2020 Ducks Football Trade-off: Health vs. Sport

Aug 18, 2020

I learned the other day the PAC-12 cancelled the 2020 football season.  No games for the Ducks this Fall.  This led me to reflect on the connections between now and my parent’s college days, though seventy years separate the two.

My parent’s story began in the spring of 1946, just as Vets were returning to the U of O campus, women were reevaluating their roles in education and society, and spring football practice was ramping up. Oregon, like many other universities, had canceled football from ‘43- ‘45 during WWII. According to fishduck.com, the ‘42 season had only 44 players on the roster, many, including head coach Tex Oliver, either enlisted or were drafted soon thereafter.  Obviously world-wide peace took top priority.

Norm, far right, with Navy buddies somewhere in the Pacific

My father, Norm Van Brocklin, was only seventeen years old and not of legal consent when he forged his mother’s signature on his enlistment papers, desperately wanting to join his three older brothers in the Navy. Initially, my grandma Van refused to give her permission, but when he was found out, later she relented to his persuasive argument that it was his patriotic duty to serve his country. I remain in awe of her strength and courage, all four sons served, all four returned home safely.

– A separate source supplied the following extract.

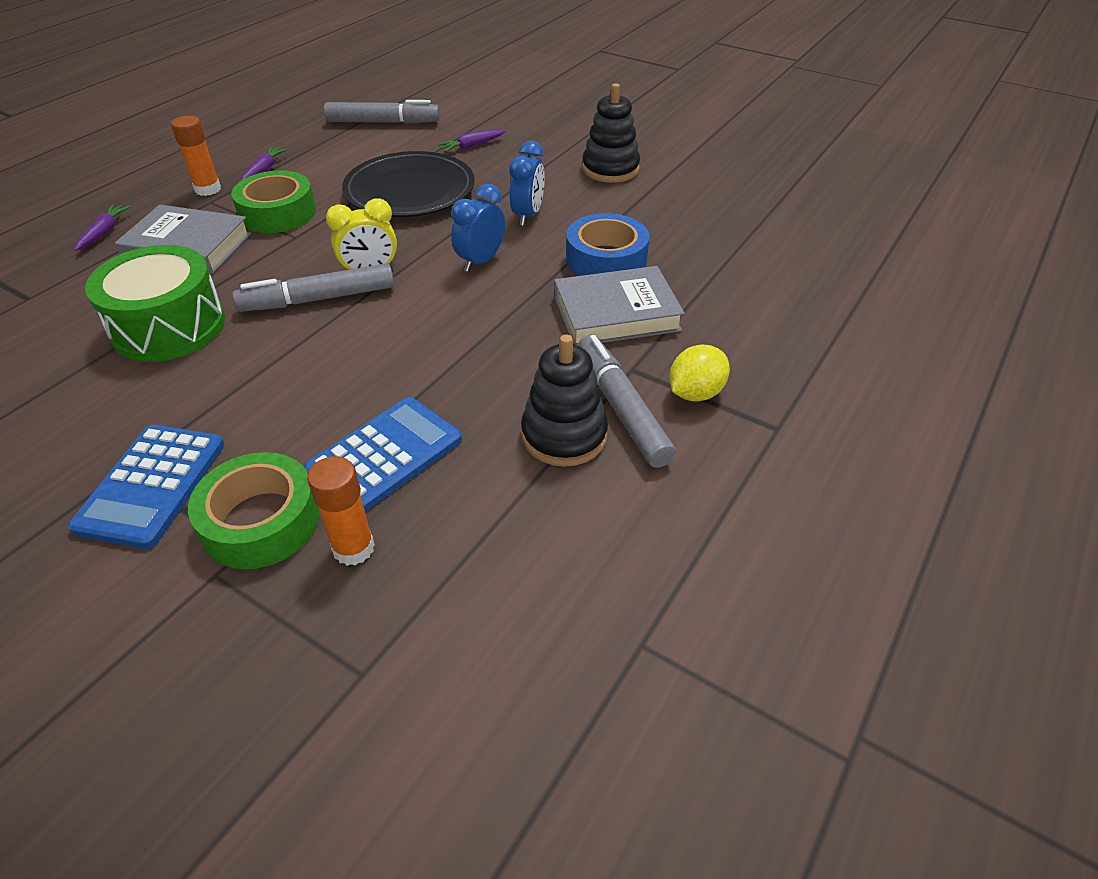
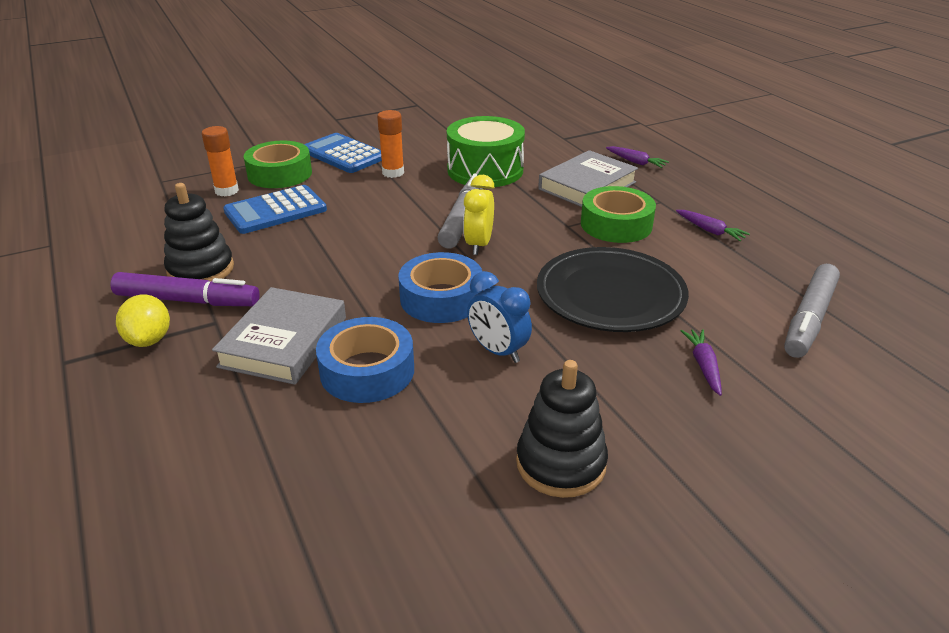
camera: 120 degrees right, 10 degrees down
(208, 189) = (684, 203): orange glue stick -> orange glue stick (393, 173)
(385, 455) = (275, 211): blue calculator -> blue calculator turned 75 degrees clockwise
(480, 261) = (441, 298): blue clock -> blue tape
(621, 408) = (187, 300): grey marker -> purple marker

Norm was honorably discharged on January 1, 1946, and followed two high school teammates from Acalanes High to the U of O, attempting to make the football team as a walk-on, sixth string halfback. Armed with the passion to play ball and, thanks to the GI Bill, the promise of a college education, he planned on becoming the first Van Brocklin to earn a college diploma. He joined a ragtag group of experienced Vets and recent high school graduates, a true melting pot of men with various life experiences, each intent on making the team and making something of themselves. 

Stub, a.k.a. Norm, Spring practice, 1947

As chance or fate would have it, he literally bumped into Gloria Schiewe, who coincidentally turned out to be his biology lab instructor! On this, his second day on campus, April 2, 1946, he was beginning his college experience; she was preparing for graduation and contemplating medical school. Her dream had not factored in love and marriage as she was focused on teaching and working in pathology labs. Ultimately, Norm’s persistence convinced her otherwise, and they were married the following Spring of ‘47.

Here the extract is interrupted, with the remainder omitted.